In the last 2 weeks, I took a 3-day trip to visit friends in Arizona, I attended a productive meeting of my artist’s critique group, I went to a really fun art opening–the juried show I’m in at San Diego’s Museum of the Living Artist, and I made progress on three large paintings.
One of the photos from my Arizona road trip:
Gorgeous sunset in the Mojave desert.
An inspiring critique session with my artist’s group:
North County Painters Critique Group, August 2014 meeting. Art by Daniel Ketelhut.
The art opening at the San Diego Museum of the Living Artist in Balboa Park:
The museum is an impressive, beautiful space!
Even though I arrived late for the opening, the place was packed!
I tried to get a close-up photo of myself with my painting, but I never got an opportunity because there was a constant stream of people stopping and looking at it. This is a good problem to have.
This is the closest I could get.
Me with my date. Isn’t he cute?
I admired a lot of artwork and truly enjoyed the grandeur of the large, open museum floor.
Here are some of the other walls of artwork in the current show. Clearly I am in good company!
And, I have to say, San Diego’s Balboa Park in the evening is truly a magical experience.
The show is up until September 20th, and admission is only $3. If you’re local, check it out!

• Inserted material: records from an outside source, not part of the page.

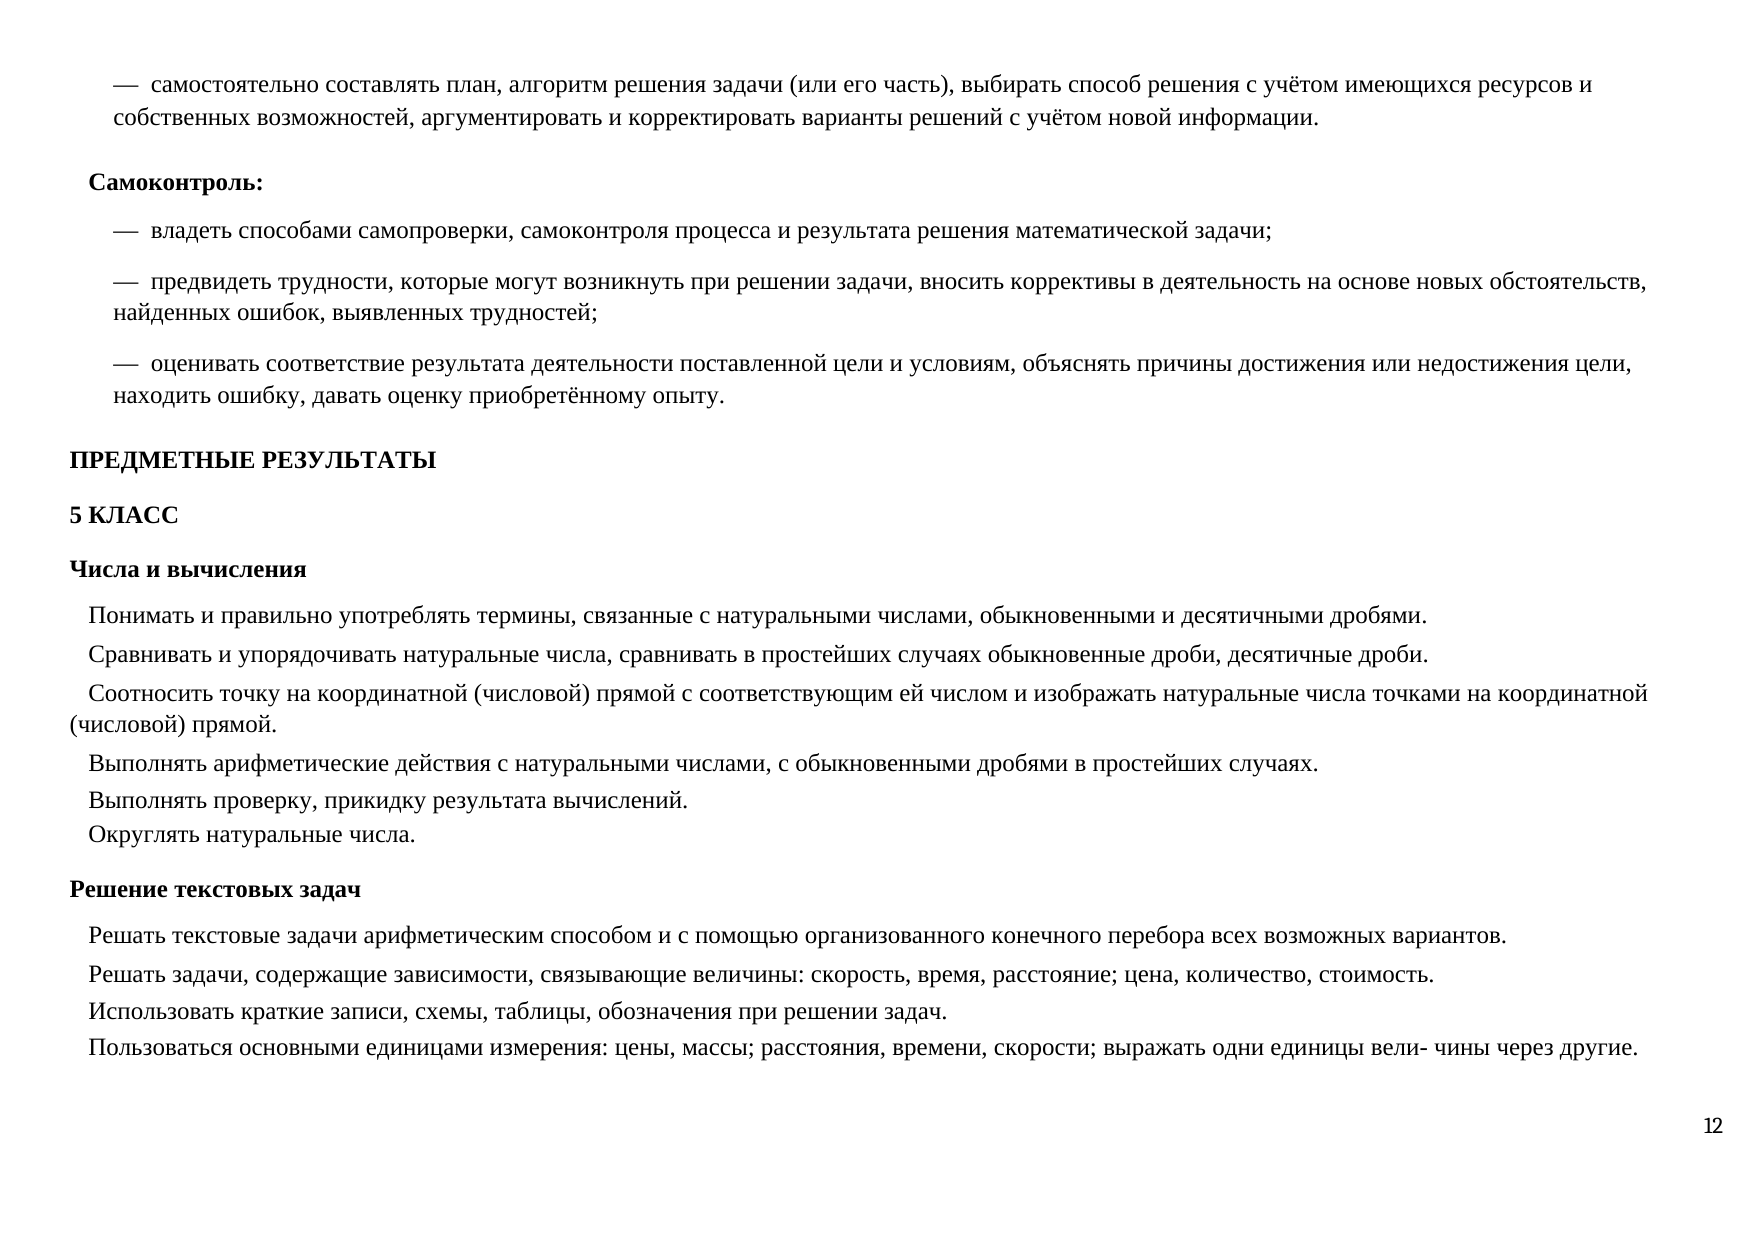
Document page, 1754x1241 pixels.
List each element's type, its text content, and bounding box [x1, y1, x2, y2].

text Понимать и правильно употреблять термины, связанные с натуральными числами, обыкновенными и десятичными дробями. [69, 601, 1723, 629]
text Числа и вычисления [69, 556, 1723, 583]
text Выполнять проверку, прикидку результата вычислений. [88, 786, 1723, 814]
text Решение текстовых задач [69, 876, 1723, 903]
text — предвидеть трудности, которые могут возникнуть при решении задачи, вносить коррективы в деятельность на основе новых обстоятельств, найденных ошибок, выявленных трудностей; [113, 266, 1723, 326]
text Решать текстовые задачи арифметическим способом и с помощью организованного конечного перебора всех возможных вариантов. [69, 920, 1678, 949]
text ПРЕДМЕТНЫЕ РЕЗУЛЬТАТЫ [69, 447, 1723, 474]
text 5 КЛАСС [69, 501, 1723, 529]
text Соотносить точку на координатной (числовой) прямой с соответствующим ей числом и изображать натуральные числа точками на координатной (числовой) прямой. [69, 678, 1723, 738]
text Сравнивать и упорядочивать натуральные числа, сравнивать в простейших случаях обыкновенные дроби, десятичные дроби. [69, 639, 1723, 668]
text Самоконтроль: [88, 169, 1723, 196]
text — владеть способами самопроверки, самоконтроля процесса и результата решения математической задачи; [113, 215, 1588, 243]
text Округлять натуральные числа. [88, 821, 1723, 848]
text Решать задачи, содержащие зависимости, связывающие величины: скорость, время, расстояние; цена, количество, стоимость. [69, 959, 1693, 987]
text Использовать краткие записи, схемы, таблицы, обозначения при решении задач. [88, 997, 1723, 1025]
text — самостоятельно составлять план, алгоритм решения задачи (или его часть), выбирать способ решения с учётом имеющихся ресурсов и собственных возможностей, аргументировать и корректировать варианты решений с учётом новой информации. [113, 69, 1723, 131]
text — оценивать соответствие результата деятельности поставленной цели и условиям, объяснять причины достижения или недостижения цели, находить ошибку, давать оценку приобретённому опыту. [113, 348, 1723, 409]
text Выполнять арифметические действия с натуральными числами, с обыкновенными дробями в простейших случаях. [69, 748, 1663, 776]
text Пользоваться основными единицами измерения: цены, массы; расстояния, времени, скорости; выражать одни единицы вели- чины через другие. [69, 1032, 1663, 1061]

In the studio, I’m working on three 32″ square paintings simultaneously, and doing a lot of thick palette knife painting experimentation. Here’s a super-quick time-lapse of me working on one of the new pieces in the studio:
I hope to have something finished up and photographed in the next week.
It’s been an insanely busy month for me…and, on top of it all, I also experienced a massive hard drive failure!

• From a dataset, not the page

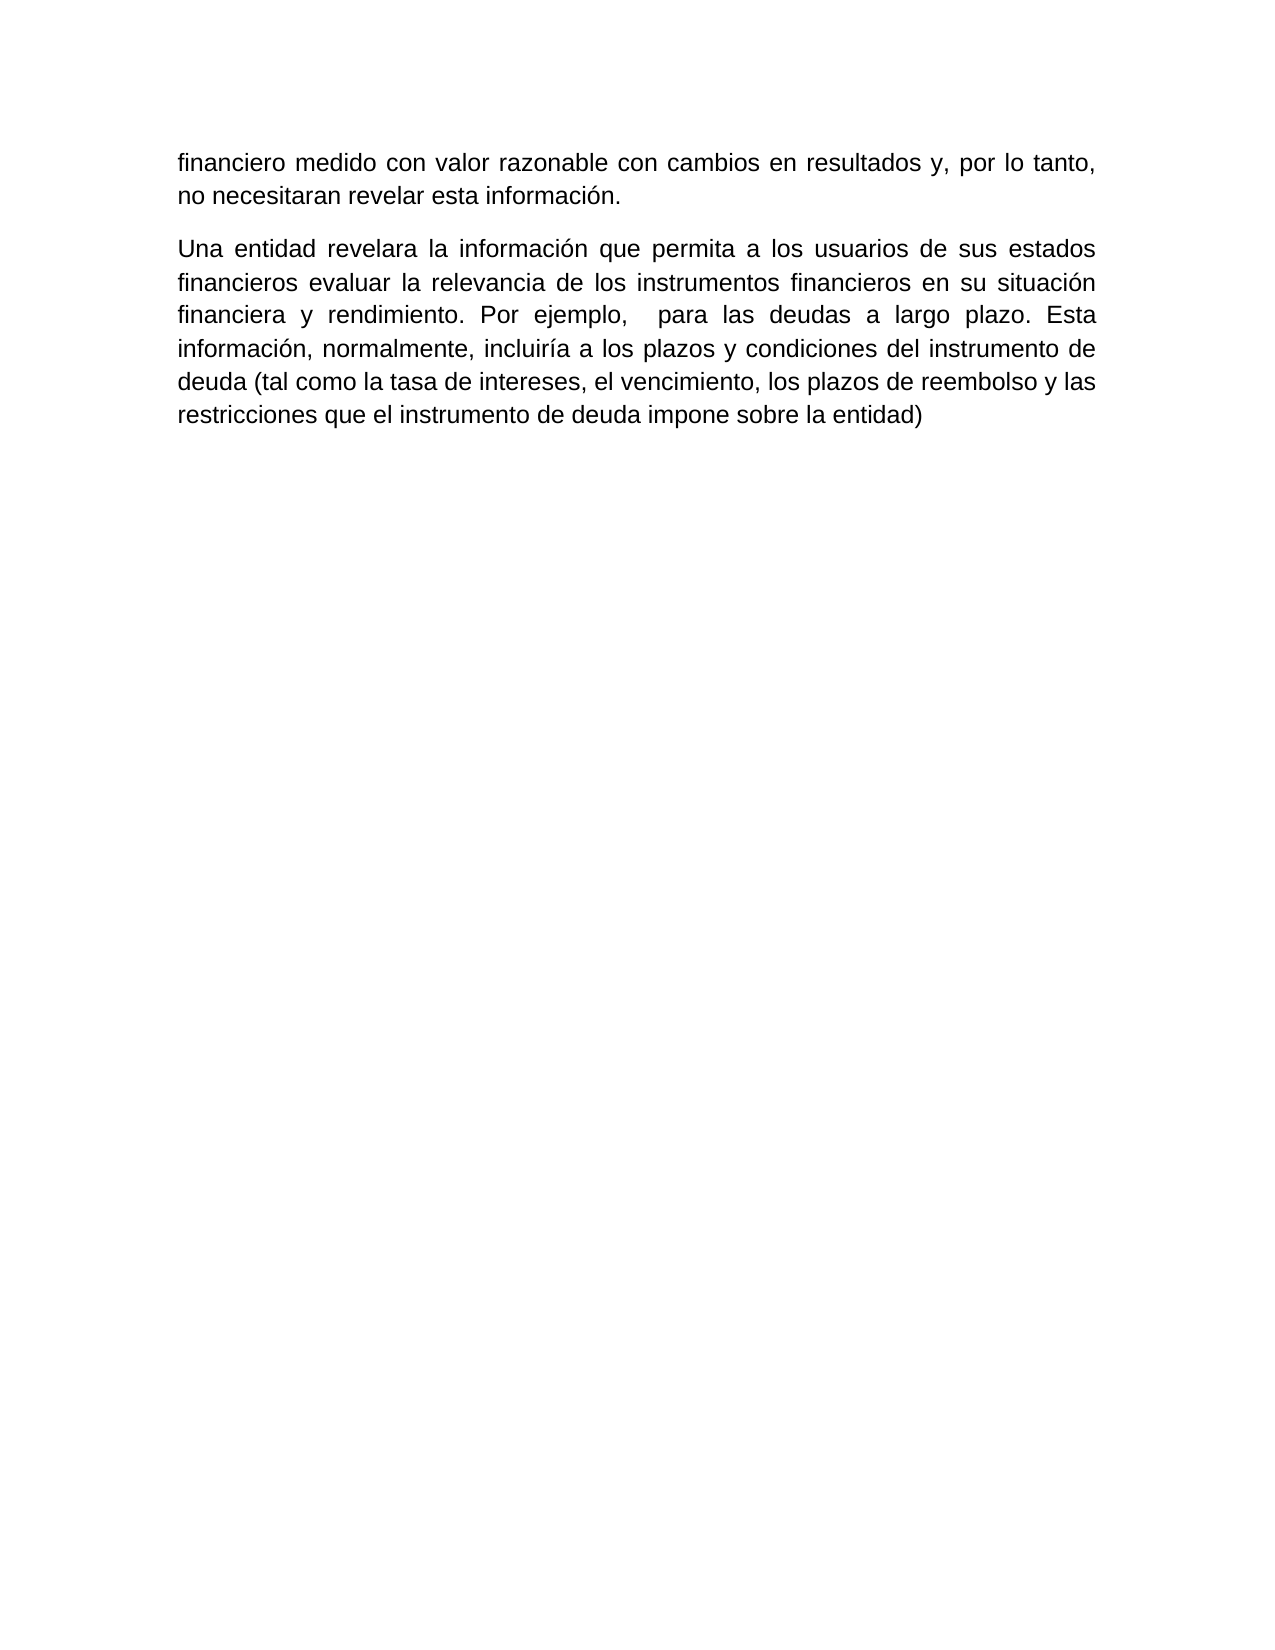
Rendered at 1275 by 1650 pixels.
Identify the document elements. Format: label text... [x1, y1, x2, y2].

text Una entidad revelara la información que permita a los usuarios de sus estados financieros evaluar la relevancia de los instrumentos financieros en su situación financiera y rendimiento. Por ejemplo, para las deudas a largo plazo. Esta información, normalmente, incluiría a los plazos y condiciones del instrumento de deuda (tal como la tasa de intereses, el vencimiento, los plazos de reembolso y las restricciones que el instrumento de deuda impone sobre la entidad) [177, 234, 1098, 428]
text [177, 148, 1098, 209]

Last week, my computer, where I keep all my business and personal files from the past 15 years, suddenly exhibited the Blue Screen of Death. It quickly became clear that the hard drive was a goner, and everything on it was lost forever.

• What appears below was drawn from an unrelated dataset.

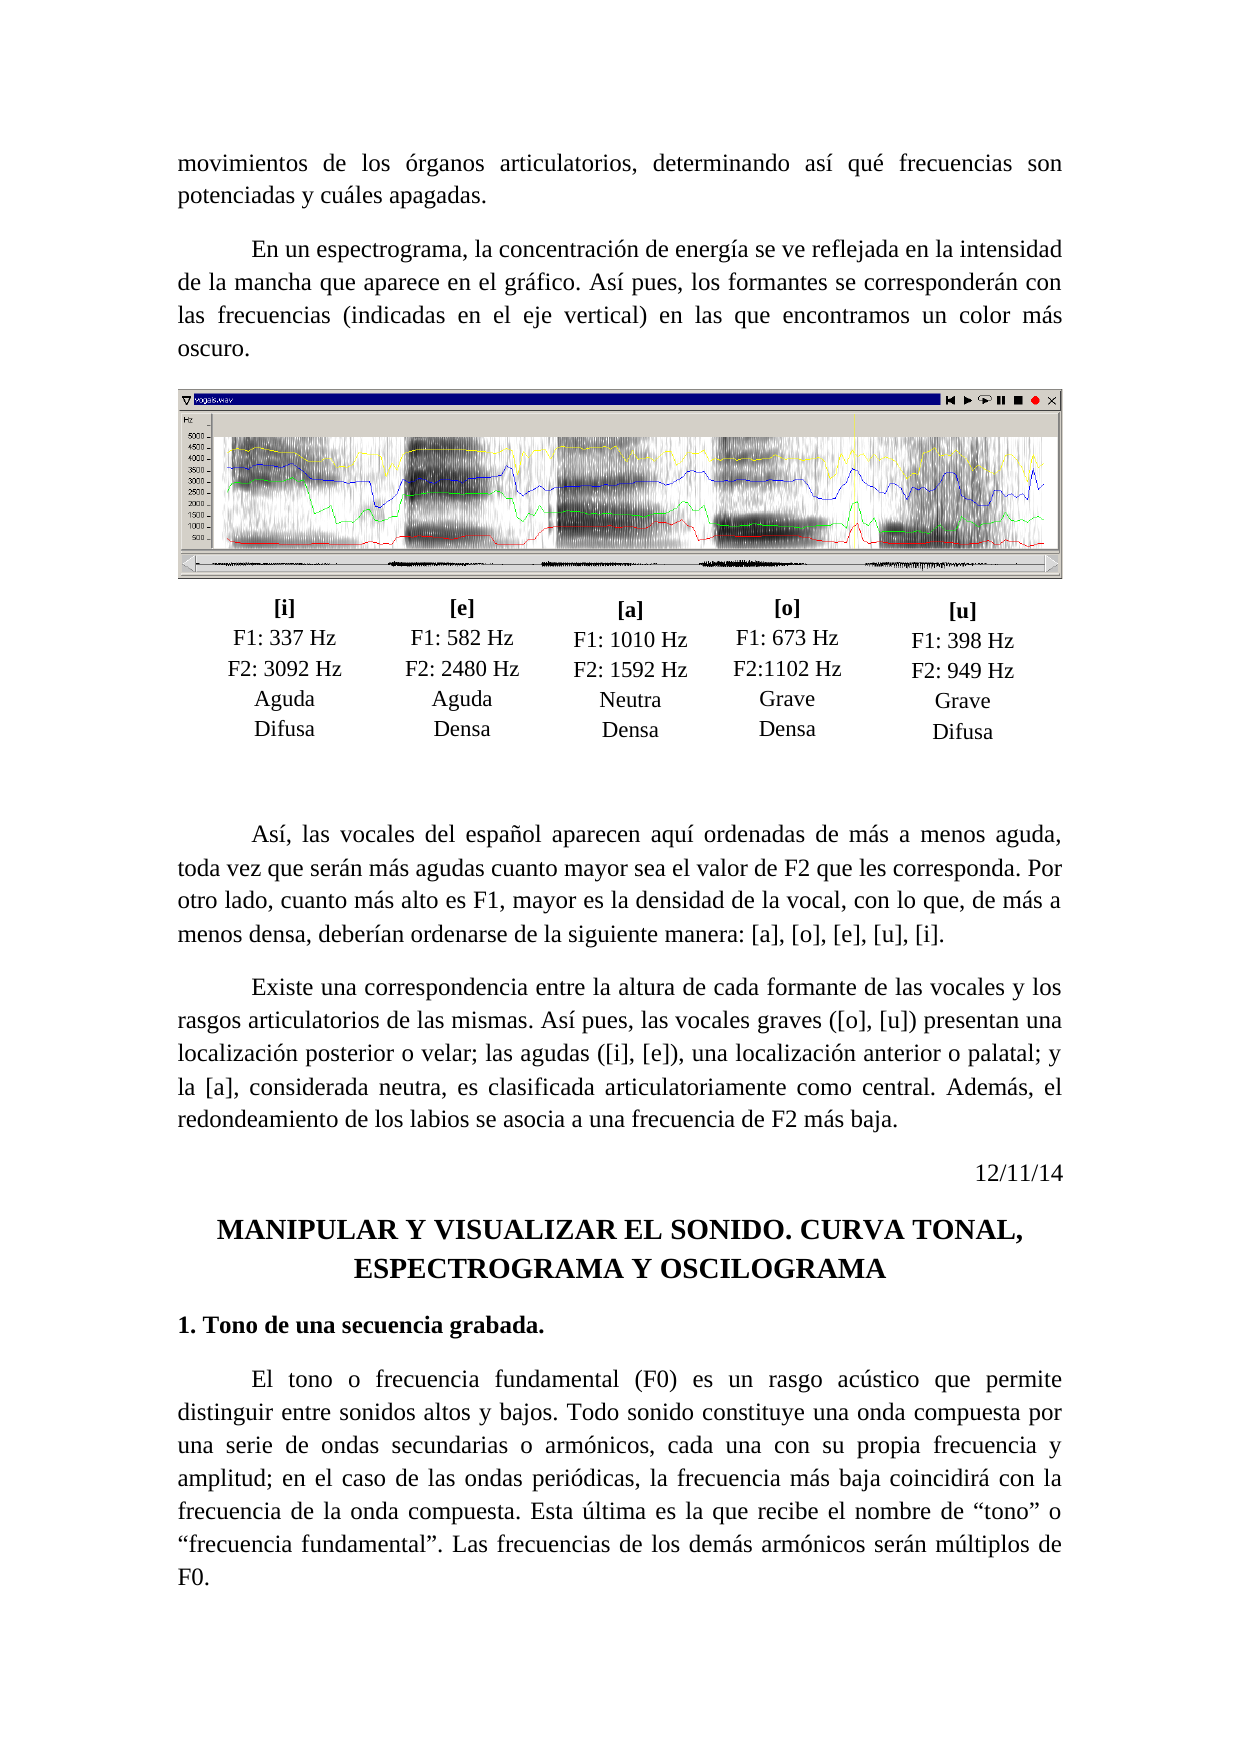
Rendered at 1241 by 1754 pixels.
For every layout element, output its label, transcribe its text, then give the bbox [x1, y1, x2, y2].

I cannot even tell you how thankful I am that backups are something I take very seriously. I use CrashPlan–but at the time of this crash, only 70% of my files had been backed up on CrashPlan’s servers–see, I recently deleted all my backups there and started a fresh backup. The reason the hard drive blew up is it was a pretty new drive that I’d recently purchased and moved my files to. There hadn’t yet been enough time since starting over with my new drive for my enormous amount of data to be copied over to my CrashPlan backup. Turns out the new drive was defective and unstable from the start.
The thing that saved me from losing 30% of my data was that I back up my files in multiple locations. In addition to using CrashPlan, I also run an automatic backup to a local drive in my home. In the end, I lost only about a week’s worth of files, plus the cost of a new hard drive and motherboard. This is an inconvenience to be sure, but nothing at all compared to what it would have been like to lose all my files from 15 years, or even one year. I can’t even imagine the devastation I would have felt.
Let this be a lesson: Back up everything, then back up your backups, then have a backup backup plan. Whatever time and money it takes now to set up automatic backup systems will be worth it if this ever happens to you.